The BMC protein family
In microcompartment shells that have been studied, the major constituents are proteins belonging to the Bacterial Micro-Compartment (BMC) family. The crystal structures of a number of BMC proteins have been determined and invariably reveal assembly into cyclical hexamers with a small pore in the center.
The CsoS4 family
Recent structures have revealed either a pentameric or hexameric structure in this family. In icosahedral or quasi-icosahedral carboxysomes, it is likely that the pentameric form is positioned at the vertices.

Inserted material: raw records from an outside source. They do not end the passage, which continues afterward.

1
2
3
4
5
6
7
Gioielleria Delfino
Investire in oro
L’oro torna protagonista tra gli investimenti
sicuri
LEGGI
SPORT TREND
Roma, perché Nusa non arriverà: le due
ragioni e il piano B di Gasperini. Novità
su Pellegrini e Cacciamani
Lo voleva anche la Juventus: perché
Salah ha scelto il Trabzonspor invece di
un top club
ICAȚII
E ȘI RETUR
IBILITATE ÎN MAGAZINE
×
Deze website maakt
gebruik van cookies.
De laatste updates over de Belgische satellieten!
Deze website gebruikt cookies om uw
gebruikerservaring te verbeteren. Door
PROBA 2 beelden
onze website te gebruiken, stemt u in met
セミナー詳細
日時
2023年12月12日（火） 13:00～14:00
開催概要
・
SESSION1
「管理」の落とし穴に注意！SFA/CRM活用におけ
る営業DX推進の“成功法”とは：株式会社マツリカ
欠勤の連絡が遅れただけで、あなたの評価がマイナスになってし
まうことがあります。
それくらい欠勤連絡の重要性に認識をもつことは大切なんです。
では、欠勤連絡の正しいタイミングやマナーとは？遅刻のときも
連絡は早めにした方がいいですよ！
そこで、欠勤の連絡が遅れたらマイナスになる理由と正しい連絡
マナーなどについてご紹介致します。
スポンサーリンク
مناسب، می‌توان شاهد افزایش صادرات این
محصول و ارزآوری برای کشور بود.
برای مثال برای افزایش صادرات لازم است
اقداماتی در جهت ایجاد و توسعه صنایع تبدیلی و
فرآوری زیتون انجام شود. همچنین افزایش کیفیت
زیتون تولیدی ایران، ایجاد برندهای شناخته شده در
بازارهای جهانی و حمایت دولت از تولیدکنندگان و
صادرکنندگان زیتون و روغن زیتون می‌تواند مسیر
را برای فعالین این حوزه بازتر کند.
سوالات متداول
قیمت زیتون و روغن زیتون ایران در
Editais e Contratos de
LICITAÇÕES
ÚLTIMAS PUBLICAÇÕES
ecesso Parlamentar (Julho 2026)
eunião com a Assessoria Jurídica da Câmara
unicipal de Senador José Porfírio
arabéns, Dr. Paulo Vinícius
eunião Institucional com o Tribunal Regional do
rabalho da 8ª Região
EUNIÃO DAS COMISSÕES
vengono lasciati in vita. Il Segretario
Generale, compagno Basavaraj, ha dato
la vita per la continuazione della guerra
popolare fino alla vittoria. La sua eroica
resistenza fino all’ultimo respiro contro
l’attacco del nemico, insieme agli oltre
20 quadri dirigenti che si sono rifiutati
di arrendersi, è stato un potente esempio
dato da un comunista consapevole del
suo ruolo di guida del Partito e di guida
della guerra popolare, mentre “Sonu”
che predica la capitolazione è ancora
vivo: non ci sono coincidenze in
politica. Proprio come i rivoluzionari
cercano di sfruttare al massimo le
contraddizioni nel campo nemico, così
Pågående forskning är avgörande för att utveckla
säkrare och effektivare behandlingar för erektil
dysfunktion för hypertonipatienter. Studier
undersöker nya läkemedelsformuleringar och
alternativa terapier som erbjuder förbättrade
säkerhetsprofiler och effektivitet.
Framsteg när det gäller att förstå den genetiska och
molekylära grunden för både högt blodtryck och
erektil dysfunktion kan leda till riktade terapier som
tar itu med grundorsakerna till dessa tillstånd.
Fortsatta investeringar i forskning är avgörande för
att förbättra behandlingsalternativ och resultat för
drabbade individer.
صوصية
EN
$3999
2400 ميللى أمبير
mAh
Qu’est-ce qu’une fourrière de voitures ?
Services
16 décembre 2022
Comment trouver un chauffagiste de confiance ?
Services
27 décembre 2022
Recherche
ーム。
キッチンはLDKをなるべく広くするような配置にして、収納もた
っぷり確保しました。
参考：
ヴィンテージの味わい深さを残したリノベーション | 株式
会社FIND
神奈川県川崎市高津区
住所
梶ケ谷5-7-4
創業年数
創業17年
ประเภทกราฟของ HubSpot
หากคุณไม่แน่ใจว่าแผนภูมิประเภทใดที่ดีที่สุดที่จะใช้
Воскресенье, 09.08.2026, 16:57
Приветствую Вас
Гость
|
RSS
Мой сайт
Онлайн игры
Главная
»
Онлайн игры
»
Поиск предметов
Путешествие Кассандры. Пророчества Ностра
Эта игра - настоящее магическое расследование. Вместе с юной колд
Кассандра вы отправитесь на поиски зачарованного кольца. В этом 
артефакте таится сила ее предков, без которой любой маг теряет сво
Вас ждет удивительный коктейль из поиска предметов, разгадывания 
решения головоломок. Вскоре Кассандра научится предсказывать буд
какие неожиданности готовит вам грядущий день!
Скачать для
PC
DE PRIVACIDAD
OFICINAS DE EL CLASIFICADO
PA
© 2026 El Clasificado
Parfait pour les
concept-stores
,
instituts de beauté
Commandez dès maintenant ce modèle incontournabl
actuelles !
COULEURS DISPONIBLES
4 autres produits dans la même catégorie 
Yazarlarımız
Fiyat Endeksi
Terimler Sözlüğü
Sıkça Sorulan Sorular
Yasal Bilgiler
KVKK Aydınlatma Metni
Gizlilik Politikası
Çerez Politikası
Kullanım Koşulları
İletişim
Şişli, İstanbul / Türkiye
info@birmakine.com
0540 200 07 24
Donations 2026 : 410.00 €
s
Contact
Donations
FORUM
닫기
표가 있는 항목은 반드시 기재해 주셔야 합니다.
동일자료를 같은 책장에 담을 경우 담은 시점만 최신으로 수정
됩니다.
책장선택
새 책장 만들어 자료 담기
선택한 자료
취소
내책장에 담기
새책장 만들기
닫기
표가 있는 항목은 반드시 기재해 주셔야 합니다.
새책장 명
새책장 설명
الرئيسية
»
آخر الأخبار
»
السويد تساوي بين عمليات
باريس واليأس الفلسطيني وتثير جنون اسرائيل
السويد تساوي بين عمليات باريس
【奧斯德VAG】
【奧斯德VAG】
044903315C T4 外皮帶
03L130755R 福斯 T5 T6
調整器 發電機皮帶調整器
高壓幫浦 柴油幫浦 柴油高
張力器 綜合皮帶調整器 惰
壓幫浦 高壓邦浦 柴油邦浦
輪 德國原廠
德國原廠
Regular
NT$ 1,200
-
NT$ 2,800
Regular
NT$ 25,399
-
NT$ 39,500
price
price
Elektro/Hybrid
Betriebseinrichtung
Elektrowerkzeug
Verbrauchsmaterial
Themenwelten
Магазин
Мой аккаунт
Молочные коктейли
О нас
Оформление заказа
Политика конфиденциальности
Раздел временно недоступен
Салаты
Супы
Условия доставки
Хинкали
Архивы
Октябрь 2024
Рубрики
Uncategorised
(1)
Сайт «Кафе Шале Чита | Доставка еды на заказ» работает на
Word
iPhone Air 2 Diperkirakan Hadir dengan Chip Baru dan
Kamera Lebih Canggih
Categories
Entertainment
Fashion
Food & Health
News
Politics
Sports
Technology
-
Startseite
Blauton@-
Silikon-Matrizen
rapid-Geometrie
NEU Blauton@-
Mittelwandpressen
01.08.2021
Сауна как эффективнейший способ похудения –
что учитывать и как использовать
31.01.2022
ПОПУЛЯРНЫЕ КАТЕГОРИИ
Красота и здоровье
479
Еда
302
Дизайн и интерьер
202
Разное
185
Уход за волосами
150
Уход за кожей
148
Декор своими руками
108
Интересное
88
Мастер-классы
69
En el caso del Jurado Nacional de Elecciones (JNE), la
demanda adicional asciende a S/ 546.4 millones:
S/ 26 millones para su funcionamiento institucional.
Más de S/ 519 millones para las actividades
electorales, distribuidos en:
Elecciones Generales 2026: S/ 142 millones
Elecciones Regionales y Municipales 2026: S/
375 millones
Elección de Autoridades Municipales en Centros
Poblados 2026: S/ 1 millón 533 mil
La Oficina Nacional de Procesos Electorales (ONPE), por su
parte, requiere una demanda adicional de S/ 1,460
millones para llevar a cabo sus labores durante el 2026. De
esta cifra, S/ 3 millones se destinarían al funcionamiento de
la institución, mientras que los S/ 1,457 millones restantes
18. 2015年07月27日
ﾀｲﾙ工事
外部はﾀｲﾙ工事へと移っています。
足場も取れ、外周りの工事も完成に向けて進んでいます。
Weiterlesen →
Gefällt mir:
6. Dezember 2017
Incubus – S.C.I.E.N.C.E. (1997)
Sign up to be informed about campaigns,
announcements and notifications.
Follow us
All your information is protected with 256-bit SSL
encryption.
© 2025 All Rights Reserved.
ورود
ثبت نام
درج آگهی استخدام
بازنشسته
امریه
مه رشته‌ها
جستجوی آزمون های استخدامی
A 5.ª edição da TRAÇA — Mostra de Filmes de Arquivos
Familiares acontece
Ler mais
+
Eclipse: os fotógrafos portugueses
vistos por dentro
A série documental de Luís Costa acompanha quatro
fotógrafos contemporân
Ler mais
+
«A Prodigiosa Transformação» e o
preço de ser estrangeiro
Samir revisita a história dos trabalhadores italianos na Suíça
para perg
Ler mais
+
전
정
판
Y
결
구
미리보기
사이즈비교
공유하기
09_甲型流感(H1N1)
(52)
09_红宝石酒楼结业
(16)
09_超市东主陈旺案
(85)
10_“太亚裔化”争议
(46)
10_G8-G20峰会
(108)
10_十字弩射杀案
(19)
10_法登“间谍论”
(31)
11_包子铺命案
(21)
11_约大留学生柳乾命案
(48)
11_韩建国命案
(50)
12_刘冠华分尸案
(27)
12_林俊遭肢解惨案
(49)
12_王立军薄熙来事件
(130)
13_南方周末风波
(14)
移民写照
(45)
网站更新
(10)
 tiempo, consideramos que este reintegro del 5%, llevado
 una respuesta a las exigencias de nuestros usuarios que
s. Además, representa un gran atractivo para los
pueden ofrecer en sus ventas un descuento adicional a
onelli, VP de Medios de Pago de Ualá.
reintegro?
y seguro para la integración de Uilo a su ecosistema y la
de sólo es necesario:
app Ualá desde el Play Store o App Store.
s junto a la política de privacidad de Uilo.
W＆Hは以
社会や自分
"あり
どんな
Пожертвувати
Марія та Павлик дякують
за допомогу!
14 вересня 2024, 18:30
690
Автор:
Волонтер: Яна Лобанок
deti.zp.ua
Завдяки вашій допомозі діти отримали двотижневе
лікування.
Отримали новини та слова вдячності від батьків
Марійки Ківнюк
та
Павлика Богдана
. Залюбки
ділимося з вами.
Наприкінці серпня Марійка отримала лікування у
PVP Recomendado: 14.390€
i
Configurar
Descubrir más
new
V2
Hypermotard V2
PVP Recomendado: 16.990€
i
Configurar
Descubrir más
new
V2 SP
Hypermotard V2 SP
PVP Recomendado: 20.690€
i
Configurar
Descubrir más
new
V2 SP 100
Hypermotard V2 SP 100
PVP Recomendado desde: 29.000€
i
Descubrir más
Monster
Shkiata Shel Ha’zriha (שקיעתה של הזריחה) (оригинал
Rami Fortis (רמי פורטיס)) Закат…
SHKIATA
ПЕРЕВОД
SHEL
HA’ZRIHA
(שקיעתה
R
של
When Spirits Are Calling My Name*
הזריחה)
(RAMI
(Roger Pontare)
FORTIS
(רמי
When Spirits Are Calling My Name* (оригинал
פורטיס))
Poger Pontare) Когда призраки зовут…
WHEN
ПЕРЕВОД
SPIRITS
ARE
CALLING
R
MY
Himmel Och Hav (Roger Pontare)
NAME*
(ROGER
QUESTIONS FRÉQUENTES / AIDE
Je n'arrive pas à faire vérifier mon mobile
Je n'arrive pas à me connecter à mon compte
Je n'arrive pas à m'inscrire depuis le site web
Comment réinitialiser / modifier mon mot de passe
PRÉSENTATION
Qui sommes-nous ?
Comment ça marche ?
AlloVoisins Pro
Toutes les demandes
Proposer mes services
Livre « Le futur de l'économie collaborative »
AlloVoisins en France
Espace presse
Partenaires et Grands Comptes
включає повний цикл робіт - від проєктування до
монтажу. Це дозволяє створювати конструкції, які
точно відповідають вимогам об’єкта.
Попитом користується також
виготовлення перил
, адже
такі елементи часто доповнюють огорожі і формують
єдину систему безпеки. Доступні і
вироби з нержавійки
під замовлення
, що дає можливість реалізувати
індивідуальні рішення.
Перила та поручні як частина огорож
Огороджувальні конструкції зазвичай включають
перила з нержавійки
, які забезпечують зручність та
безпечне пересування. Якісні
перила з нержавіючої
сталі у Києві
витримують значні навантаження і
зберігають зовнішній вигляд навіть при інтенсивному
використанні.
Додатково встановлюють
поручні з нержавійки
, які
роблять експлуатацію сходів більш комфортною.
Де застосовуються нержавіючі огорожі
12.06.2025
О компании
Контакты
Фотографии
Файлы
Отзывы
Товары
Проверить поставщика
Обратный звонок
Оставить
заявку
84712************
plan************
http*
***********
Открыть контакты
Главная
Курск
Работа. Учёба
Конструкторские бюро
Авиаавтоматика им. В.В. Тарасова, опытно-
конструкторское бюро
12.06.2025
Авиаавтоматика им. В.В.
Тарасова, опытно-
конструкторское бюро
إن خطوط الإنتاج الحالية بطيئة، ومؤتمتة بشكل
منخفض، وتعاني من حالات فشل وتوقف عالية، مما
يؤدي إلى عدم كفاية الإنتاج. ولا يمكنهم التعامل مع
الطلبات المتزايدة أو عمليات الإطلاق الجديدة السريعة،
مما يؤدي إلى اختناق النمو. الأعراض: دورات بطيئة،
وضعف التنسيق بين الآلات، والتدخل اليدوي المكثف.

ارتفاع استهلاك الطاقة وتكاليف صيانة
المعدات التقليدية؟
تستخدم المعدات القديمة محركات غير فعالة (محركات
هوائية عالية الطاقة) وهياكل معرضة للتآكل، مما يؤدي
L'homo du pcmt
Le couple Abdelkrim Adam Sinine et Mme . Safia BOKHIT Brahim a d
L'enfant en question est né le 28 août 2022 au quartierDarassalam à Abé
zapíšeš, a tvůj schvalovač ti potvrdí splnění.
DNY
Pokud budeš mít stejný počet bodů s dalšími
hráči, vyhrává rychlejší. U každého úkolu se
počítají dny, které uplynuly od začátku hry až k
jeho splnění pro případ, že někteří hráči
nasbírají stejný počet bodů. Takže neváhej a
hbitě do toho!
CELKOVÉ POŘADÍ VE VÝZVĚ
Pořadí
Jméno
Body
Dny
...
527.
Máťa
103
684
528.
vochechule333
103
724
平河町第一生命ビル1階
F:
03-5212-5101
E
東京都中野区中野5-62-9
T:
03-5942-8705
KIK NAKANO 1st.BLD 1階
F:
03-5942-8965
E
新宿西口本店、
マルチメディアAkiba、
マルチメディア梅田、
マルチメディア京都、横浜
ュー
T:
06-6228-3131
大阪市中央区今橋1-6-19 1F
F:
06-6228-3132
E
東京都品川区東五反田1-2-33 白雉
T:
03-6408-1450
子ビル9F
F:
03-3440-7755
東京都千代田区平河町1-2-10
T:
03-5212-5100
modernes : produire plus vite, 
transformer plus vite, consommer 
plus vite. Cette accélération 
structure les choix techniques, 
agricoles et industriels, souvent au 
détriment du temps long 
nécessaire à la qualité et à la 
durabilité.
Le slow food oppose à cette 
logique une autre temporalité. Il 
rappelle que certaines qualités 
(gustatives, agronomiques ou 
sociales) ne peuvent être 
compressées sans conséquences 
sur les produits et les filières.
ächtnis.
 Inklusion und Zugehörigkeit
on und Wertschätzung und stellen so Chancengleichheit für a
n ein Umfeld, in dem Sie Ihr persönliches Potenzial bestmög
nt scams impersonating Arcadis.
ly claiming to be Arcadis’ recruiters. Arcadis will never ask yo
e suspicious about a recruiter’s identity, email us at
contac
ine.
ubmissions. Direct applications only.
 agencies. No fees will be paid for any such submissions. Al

Encapsulins are a large and widely distributed family of proteins and are present in most bacteria and have been identified in Candidatus methanoregula, a species of archaea. They were originally called linocin-like proteins and thought to be a group of bacterial antibiotics, since they showed bacteriostatic activity in culture. However, structural analysis showed these to form a spherical nanocompartment that contains enzymes involved in the defenses against oxidative stress.
A recent survey indicated seven different metabolic systems encapsulated by microcompartment shells. Three are characterized:
Some bacteria can use 1,2-propanediol as a carbon source. They express a microcompartment to encapsulate a number of enzymes used in this pathway. The Pdu compartment is constructed by a set of 21 genes in a single chromosomal locus. These genes are sufficient for assembly of the microcompartment since they can be transferred between bacteria and will produce a functional structure in the recipient.